Vers des conceptions qui tiennent compte des coûts

L'article technique, publié le 18 mai 2026 par Wei Zhang, ingénieur de recherche chez Runway, sert d'avertissement : sans une compréhension fine des mécanismes sous-jacents (quand insérer un all_reduce plutôt qu'un reduce_scatter, comment éviter les doubles comptages), les abstractions distribuées peuvent donner l'illusion de la simplicité tout en imposant des pénalités de performance. La leçon est que la correction mathématique ne garantit pas l'efficacité, et que les concepteurs de modèles doivent rester vigilants, même avec des outils comme DTensor.

Implications pour l'industrie

Cette analyse a des implications directes pour les équipes d'ingénierie qui travaillent sur des modèles de grande taille (LLM, diffusion, etc.). L'entraînement distribué est un domaine où les bugs de gradient sont coûteux et difficiles à détecter.
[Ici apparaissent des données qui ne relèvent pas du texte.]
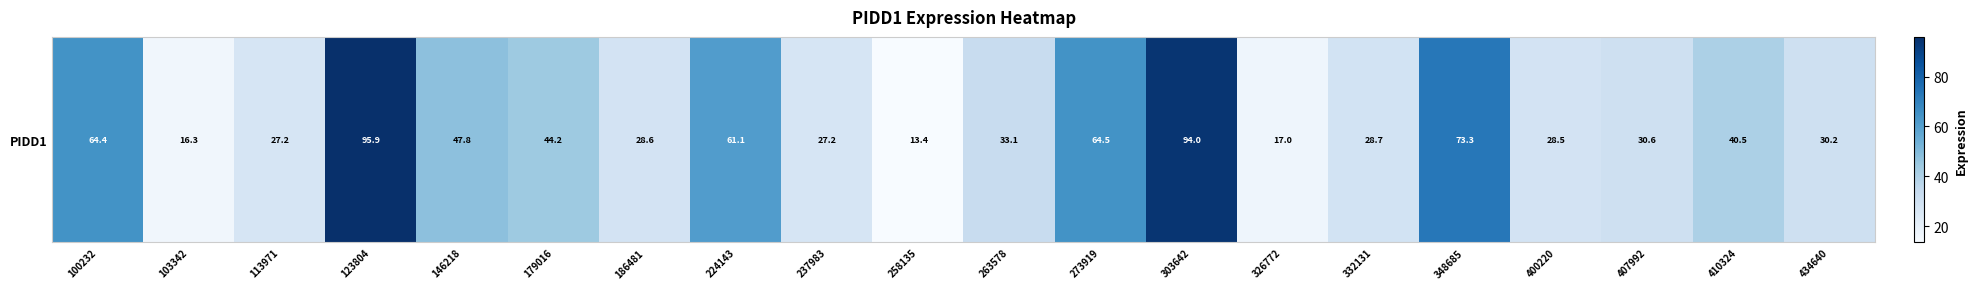

True or false: the data shows 17.0 at 326772.

True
Les abstractions comme DTensor apportent une sécurité importante, mais elles ne dispensent pas d'une compréhension approfondie des compromis entre correction, performance et complexité de code. Runway, une entreprise spécialisée dans les modèles génératifs visuels, souligne ainsi que la maîtrise des collectives et des métadonnées de placement reste cruciale pour l'entraînement efficace à grande échelle.